All children like sweet foods. Maybe now we know why.
All humans appreciate sweetness in foods. However, this preference for sweetness is not constant throughout life; it’s age-dependent, being strong in children but relatively weak in adults. The transition occurs in late adolescence, in both sexes. This is not a western phenomenon – it is experienced in all races and cultures.
But why is it so? What purpose does the preference for sweetness in childhood serve? Is it a problem? And should nutritionists intervene to manage children’s preference for sweetness?
Children’s dietary preferences
As any parent knows, when it comes to food children are not little adults. They have a stronger preference for sweetness and a greater dislike of bitterness than their parents, even though both genes and environment are shared. The dislike of bitterness presumably evolved to discourage the consumption of potentially toxic plant foods as dietary habits developed. Children’s wariness of Brussels sprouts may have more to do with their genes than we give them credit for.
The preference for sweetness helps to shape the diets of children in another way, ensuring the appeal of breast milk to newborns and encouraging the consumption of nutritious foods, such as fruits, later in life. So, it comes as no surprise that the sweetness of foods is a key factor determining which foods children consider acceptable and unacceptable to eat.
Why does it change?
Why does the heightened preference for sweetness in children decline during the journey to adulthood? Currently, there is no accepted explanation but there are several hypotheses focussing on physiological, hormonal and psychological mechanisms.

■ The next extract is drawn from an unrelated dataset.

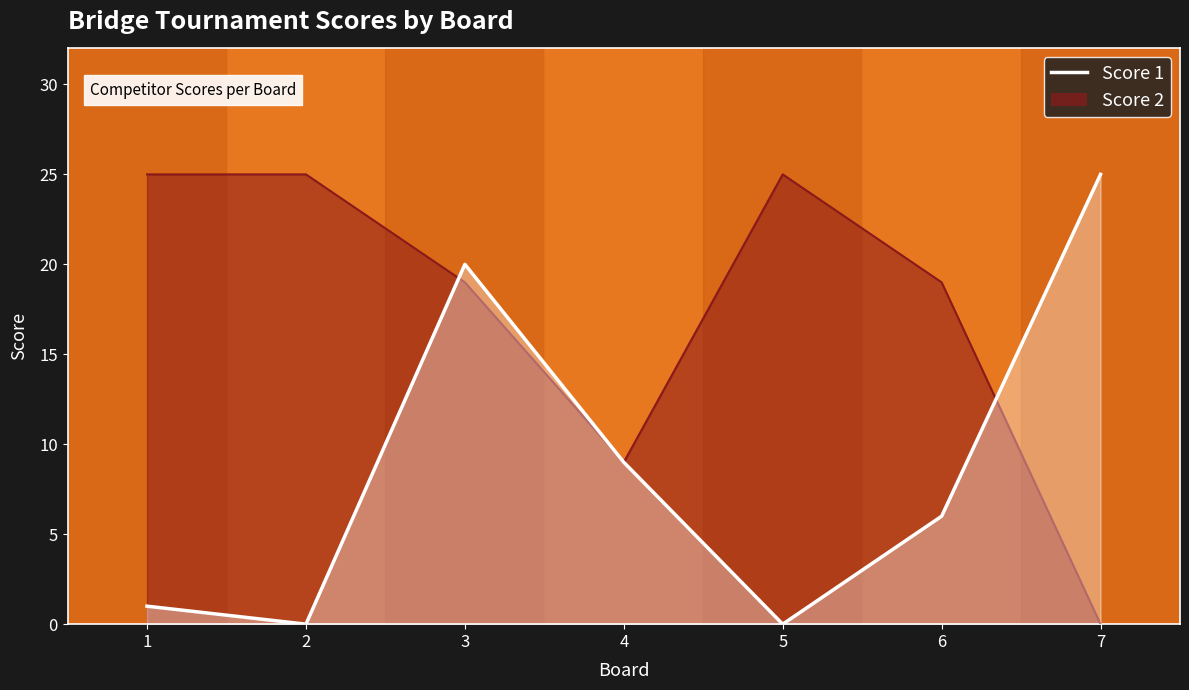

The value at 3 is 30. True or false?

False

The physiological case states that a strong preference for sweetness throughout childhood encourages intake of sufficient calories to support growth and maturation. The hormonal argument notes that puberty is associated with changes in relation to insulin and leptin, both of which are known to be linked with lower preference for sweetness. Perhaps this is the body’s way of blowing the whistle on high calorie intake as the growth phase reaches its conclusion. Alternatively, perhaps the apparent decline in preference for sweetness during adolescence is driven by psychological factors, such as heightened awareness of body image and body weight.

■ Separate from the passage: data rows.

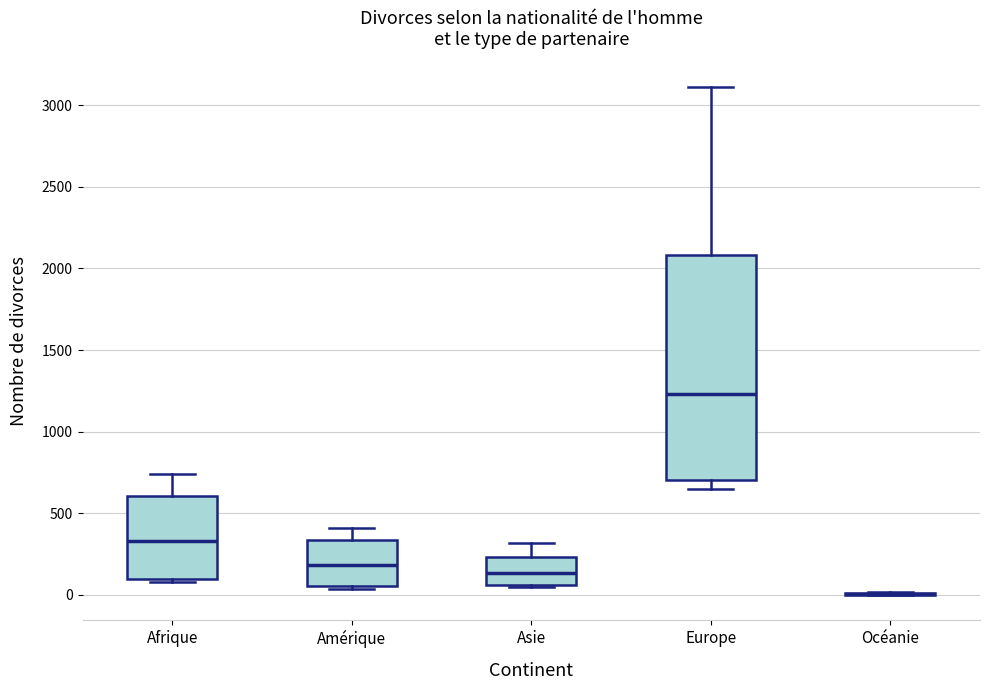

Reading left to right, read every box against the y-axis: the position of its median line, the range the box covers, and the ends of its whiskers. The values are not printed on the chart, so give them approximately, as read against the axis.

Afrique: median 350, box 100 to 600, whiskers 100 to 750
Amérique: median 200, box 50 to 350, whiskers 50 (just below the box's lower edge) to 400
Asie: median 150, box 50 to 250, whiskers 50 to 300
Europe: median 1250, box 700 to 2100, whiskers 650 to 3100
Océanie: box collapsed to a line at 0, whiskers 0 to 0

These potential mechanisms were explored in a study conducted in the United States and the results were challenging. Stage of puberty was not associated with preference for sweetness, indicating that hormonal changes played little role in its decline during adolescence. And there were no associations with any of the psychological factors. However, the researchers found an association between linear growth and sugar preference in childhood which they described as an ‘elegant link between taste preferences and biological need’. The implication is that children’s preference for sweet foods is not only innate and universal; it’s a reflection of basic biology.

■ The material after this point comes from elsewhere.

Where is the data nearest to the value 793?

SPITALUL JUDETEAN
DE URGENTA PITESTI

Then, a very thought provoking statement: … if we accept sugar liking as a natural concomitant to growth in childhood, then it brings into question the assumption that this propensity is invariably unhealthy and undesirable among this age group.
Now there is food for thought.
The dilemma for nutritionists
Given that this generation of nutritionists is charged with the responsibility of dealing with an obesity epidemic, how should we interpret this information and how should we act? Should we see children’s innate preference for sweetness as a vulnerability to a modern diet with more sweet foods than nature ever intended? Is our job to intervene and encourage control of both children’s biological urge to eat sweet foods and the composition of the foods available?
Alternatively, if children’s preference for sweetness is inevitable, should we just accept it and work within these boundaries, encouraging healthier options among sweeter foods? For example, if a child wants a sweet drink, there is always the option of a low-calorie soft drink. Or a sweetened milk drink – at the least the calories will be accompanied by nutrients and the associated satiety.
This is one of those idealism versus pragmatism dilemmas that nutrition throws up all the time. No doubt the profession will divide right down the middle on the issue.